(Stored data)
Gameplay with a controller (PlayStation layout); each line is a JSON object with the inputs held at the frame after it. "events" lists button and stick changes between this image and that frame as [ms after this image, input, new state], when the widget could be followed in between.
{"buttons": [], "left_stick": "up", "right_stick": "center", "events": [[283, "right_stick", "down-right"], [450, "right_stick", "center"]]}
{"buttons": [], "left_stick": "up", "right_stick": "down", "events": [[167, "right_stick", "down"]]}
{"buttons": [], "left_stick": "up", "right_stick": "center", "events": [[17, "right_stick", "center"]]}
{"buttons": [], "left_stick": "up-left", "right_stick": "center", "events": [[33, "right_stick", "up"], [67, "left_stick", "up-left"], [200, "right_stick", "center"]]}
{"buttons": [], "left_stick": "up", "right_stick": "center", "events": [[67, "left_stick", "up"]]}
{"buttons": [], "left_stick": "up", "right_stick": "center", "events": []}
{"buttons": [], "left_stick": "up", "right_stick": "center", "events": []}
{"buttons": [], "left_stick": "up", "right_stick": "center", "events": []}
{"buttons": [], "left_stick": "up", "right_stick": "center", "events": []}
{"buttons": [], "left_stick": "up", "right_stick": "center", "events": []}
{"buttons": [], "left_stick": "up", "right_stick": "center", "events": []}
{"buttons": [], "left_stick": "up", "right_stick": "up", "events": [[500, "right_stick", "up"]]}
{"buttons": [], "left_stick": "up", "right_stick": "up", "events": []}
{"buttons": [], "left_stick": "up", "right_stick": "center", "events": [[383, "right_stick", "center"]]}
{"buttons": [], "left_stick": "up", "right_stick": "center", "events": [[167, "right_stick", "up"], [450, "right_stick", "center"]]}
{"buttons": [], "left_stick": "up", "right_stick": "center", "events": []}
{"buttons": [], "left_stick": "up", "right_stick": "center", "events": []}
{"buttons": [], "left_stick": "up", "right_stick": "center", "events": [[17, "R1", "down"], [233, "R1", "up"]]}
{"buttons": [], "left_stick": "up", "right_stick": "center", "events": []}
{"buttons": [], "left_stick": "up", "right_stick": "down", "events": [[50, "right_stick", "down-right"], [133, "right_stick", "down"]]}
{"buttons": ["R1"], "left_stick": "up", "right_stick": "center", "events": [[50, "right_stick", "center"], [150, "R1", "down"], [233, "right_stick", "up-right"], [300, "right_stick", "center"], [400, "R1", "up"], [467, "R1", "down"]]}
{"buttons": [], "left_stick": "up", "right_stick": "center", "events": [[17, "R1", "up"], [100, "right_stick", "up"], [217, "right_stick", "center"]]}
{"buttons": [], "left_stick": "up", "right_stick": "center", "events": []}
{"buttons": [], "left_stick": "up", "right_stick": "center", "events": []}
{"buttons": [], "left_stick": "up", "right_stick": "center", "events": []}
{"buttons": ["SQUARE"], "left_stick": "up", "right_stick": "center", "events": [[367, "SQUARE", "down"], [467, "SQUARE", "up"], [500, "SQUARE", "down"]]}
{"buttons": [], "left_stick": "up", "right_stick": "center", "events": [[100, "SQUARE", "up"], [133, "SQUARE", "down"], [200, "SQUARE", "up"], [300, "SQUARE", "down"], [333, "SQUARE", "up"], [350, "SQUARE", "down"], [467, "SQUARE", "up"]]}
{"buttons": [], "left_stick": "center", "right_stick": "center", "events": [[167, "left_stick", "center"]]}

▸ PROMPT
Copy out all lines from the records where the word "SQUARE" appears.

▸ COMPLETED TASK
{"buttons": ["SQUARE"], "left_stick": "up", "right_stick": "center", "events": [[367, "SQUARE", "down"], [467, "SQUARE", "up"], [500, "SQUARE", "down"]]}
{"buttons": [], "left_stick": "up", "right_stick": "center", "events": [[100, "SQUARE", "up"], [133, "SQUARE", "down"], [200, "SQUARE", "up"], [300, "SQUARE", "down"], [333, "SQUARE", "up"], [350, "SQUARE", "down"], [467, "SQUARE", "up"]]}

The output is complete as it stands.